Chart-based quiz items:
- - - - - - -

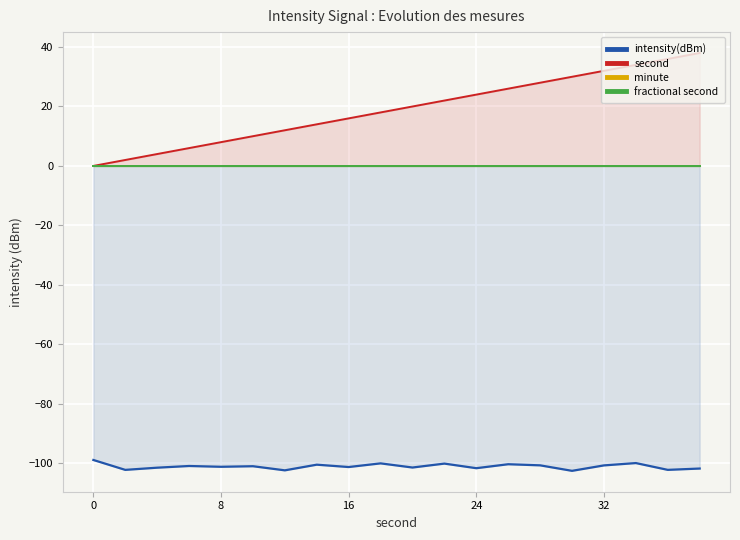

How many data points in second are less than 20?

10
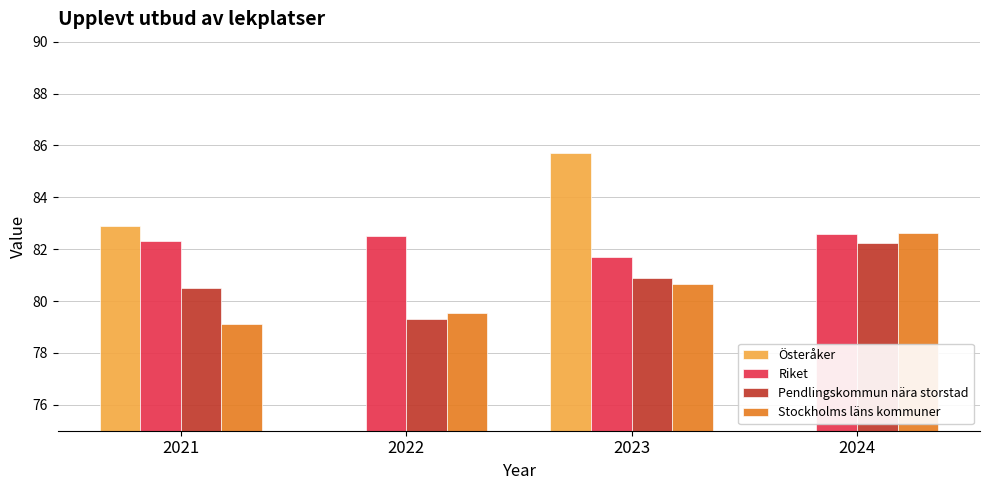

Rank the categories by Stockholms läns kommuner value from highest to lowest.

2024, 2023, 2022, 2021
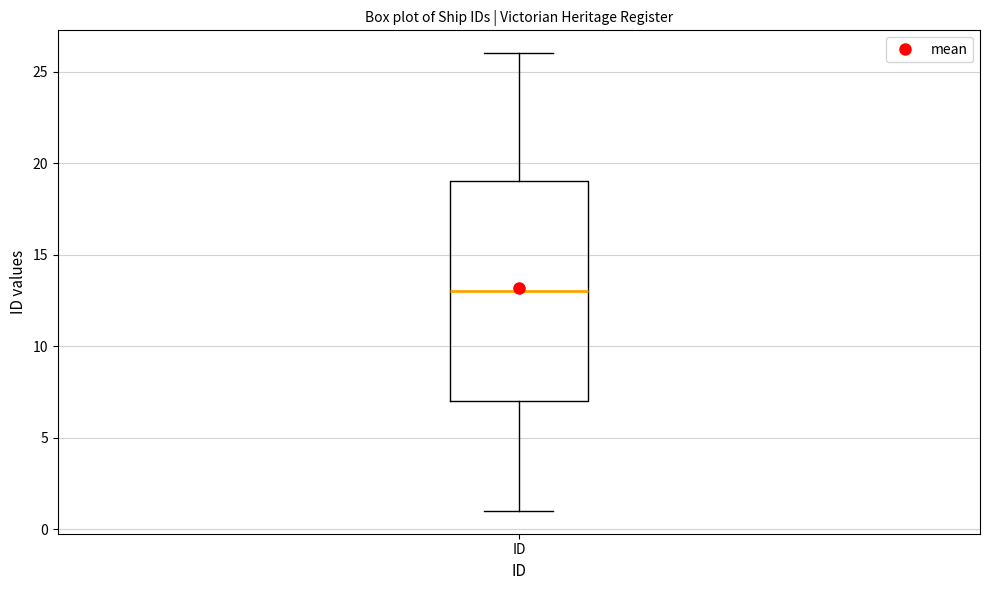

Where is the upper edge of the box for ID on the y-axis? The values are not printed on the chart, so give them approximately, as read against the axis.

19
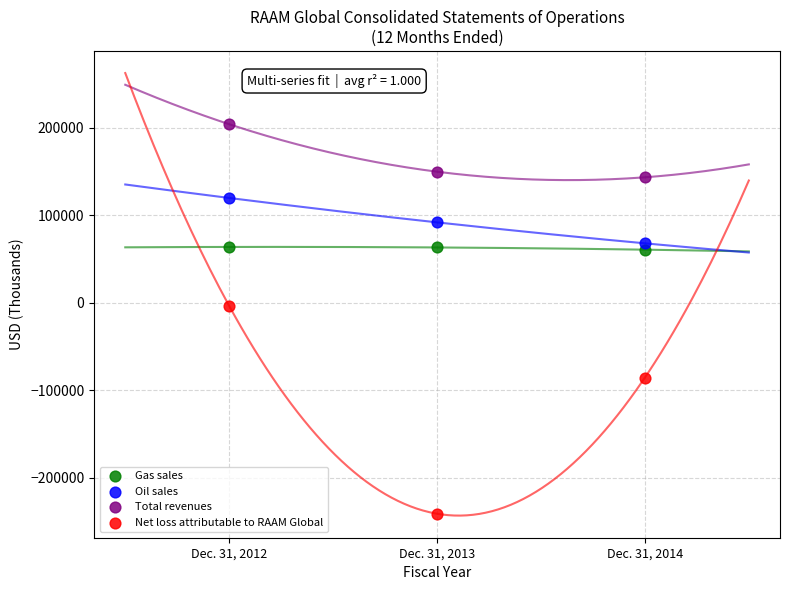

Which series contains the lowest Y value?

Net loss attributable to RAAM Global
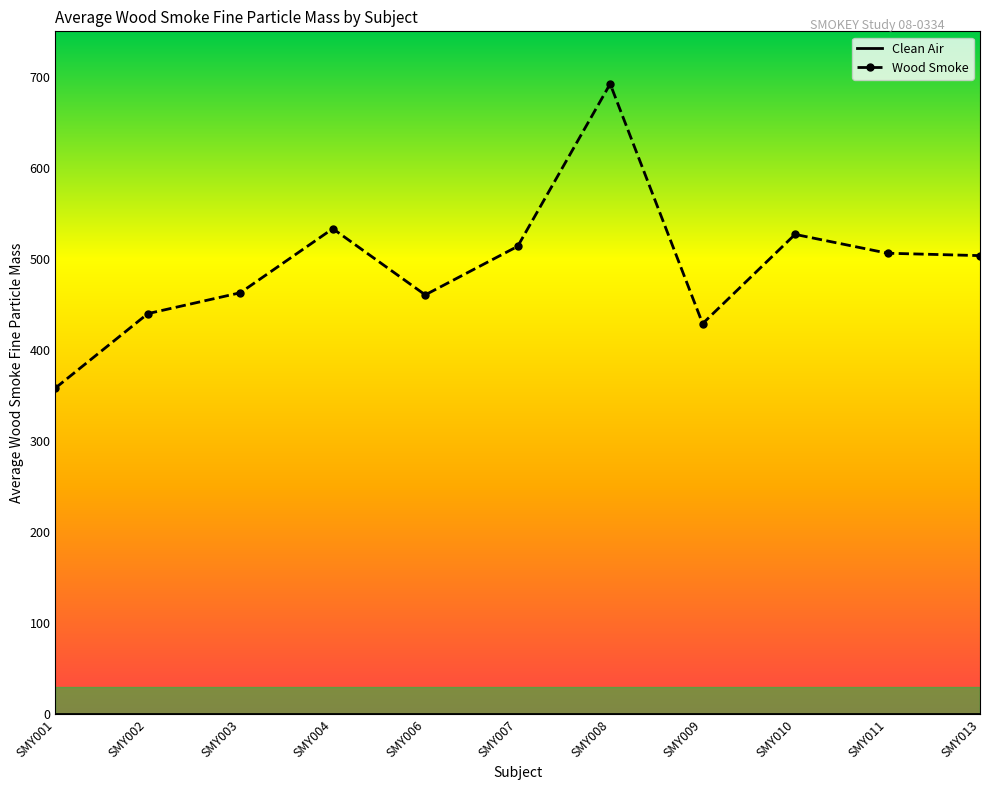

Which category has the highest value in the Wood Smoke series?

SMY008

- - - - - - -

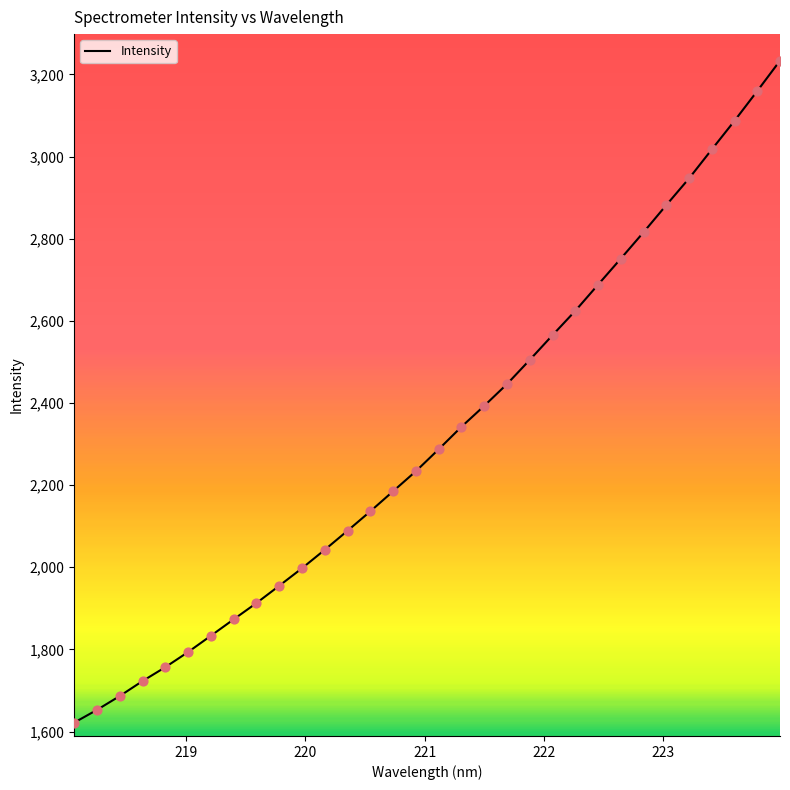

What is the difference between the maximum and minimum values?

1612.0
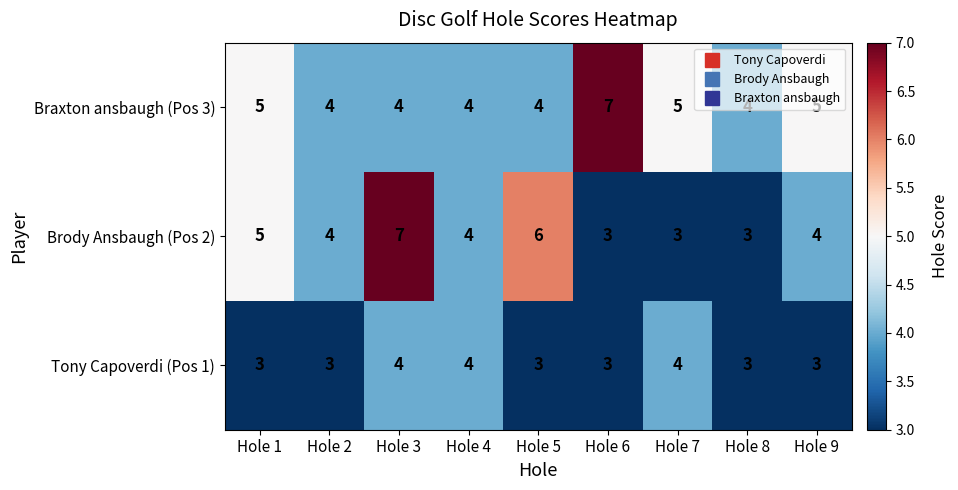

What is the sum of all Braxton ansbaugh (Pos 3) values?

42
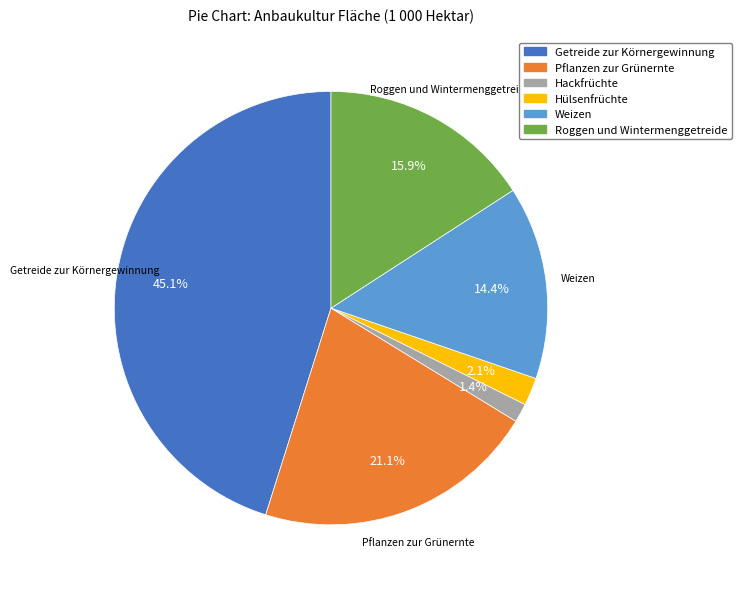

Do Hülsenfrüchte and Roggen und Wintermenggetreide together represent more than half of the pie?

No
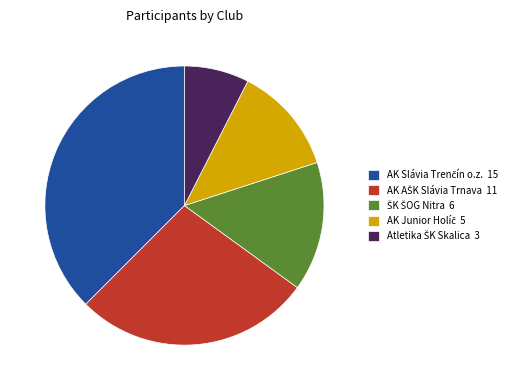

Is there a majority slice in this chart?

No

- - - - - - -

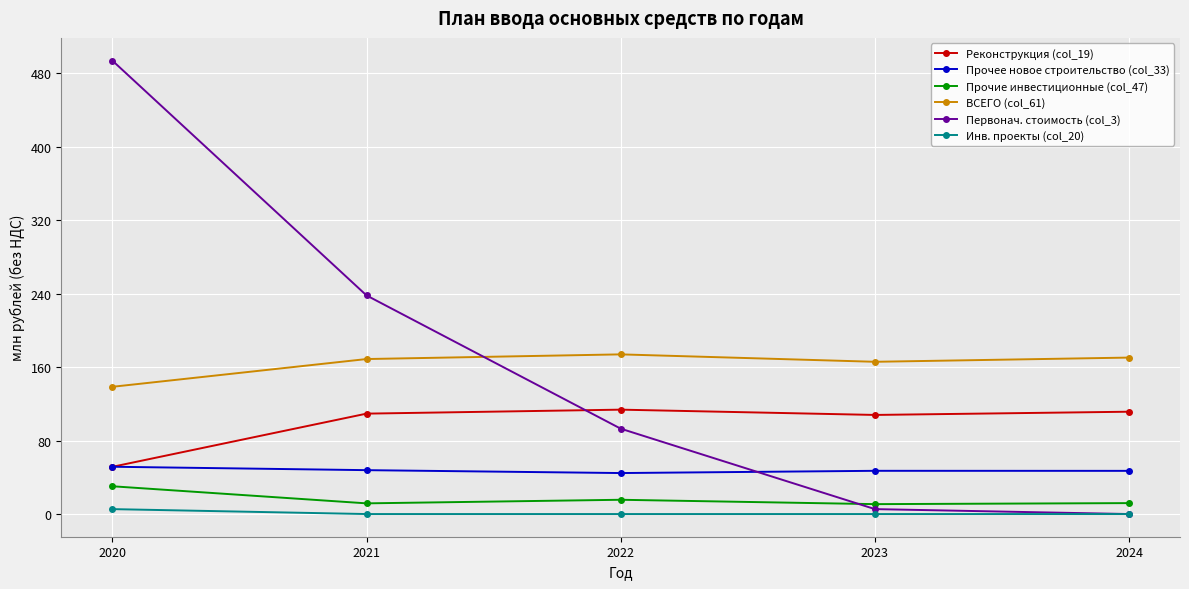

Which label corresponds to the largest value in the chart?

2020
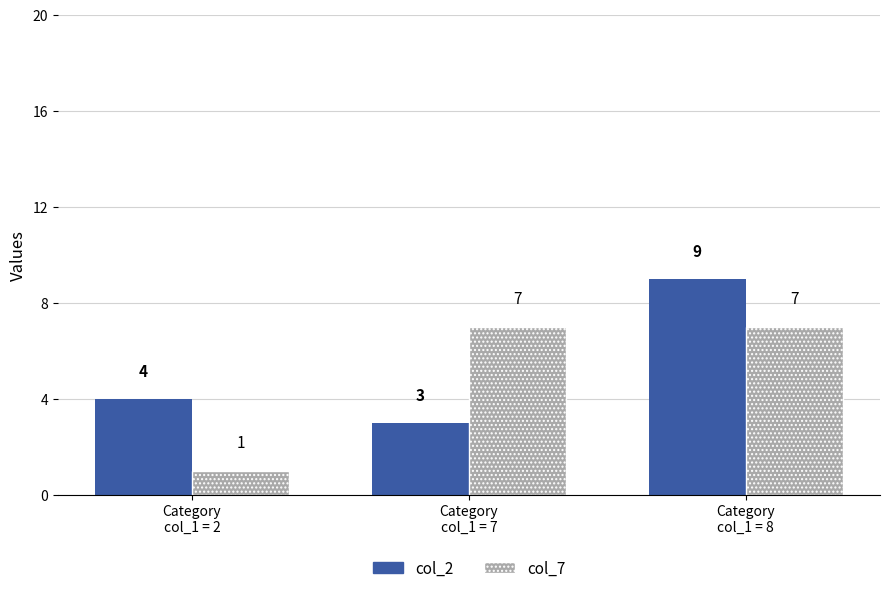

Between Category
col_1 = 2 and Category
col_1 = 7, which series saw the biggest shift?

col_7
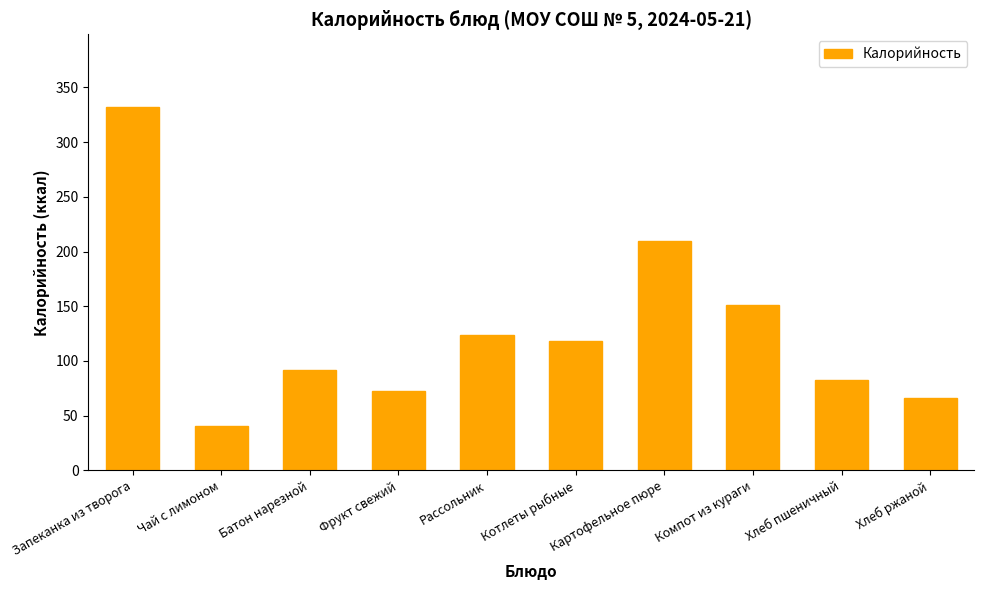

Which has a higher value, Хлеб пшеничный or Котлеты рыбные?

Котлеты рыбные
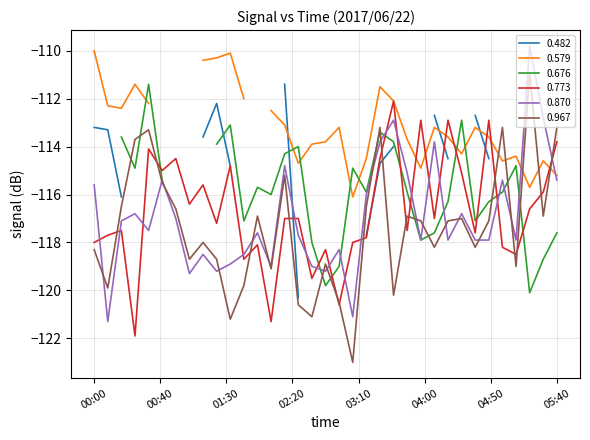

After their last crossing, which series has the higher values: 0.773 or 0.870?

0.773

- - - - - - -

__WHAT THE TASK ASKS__. Print the lines of the records above starting at the one containing "How many data" and ending at the one containing "Which category has", including both, and omit the pictures.

__RESULT OF THE TASK__.
How many data points in second are less than 20?

10

Rank the categories by Stockholms läns kommuner value from highest to lowest.

2024, 2023, 2022, 2021

Where is the upper edge of the box for ID on the y-axis? The values are not printed on the chart, so give them approximately, as read against the axis.

19

Which series contains the lowest Y value?

Net loss attributable to RAAM Global

Which category has the highest value in the Wood Smoke series?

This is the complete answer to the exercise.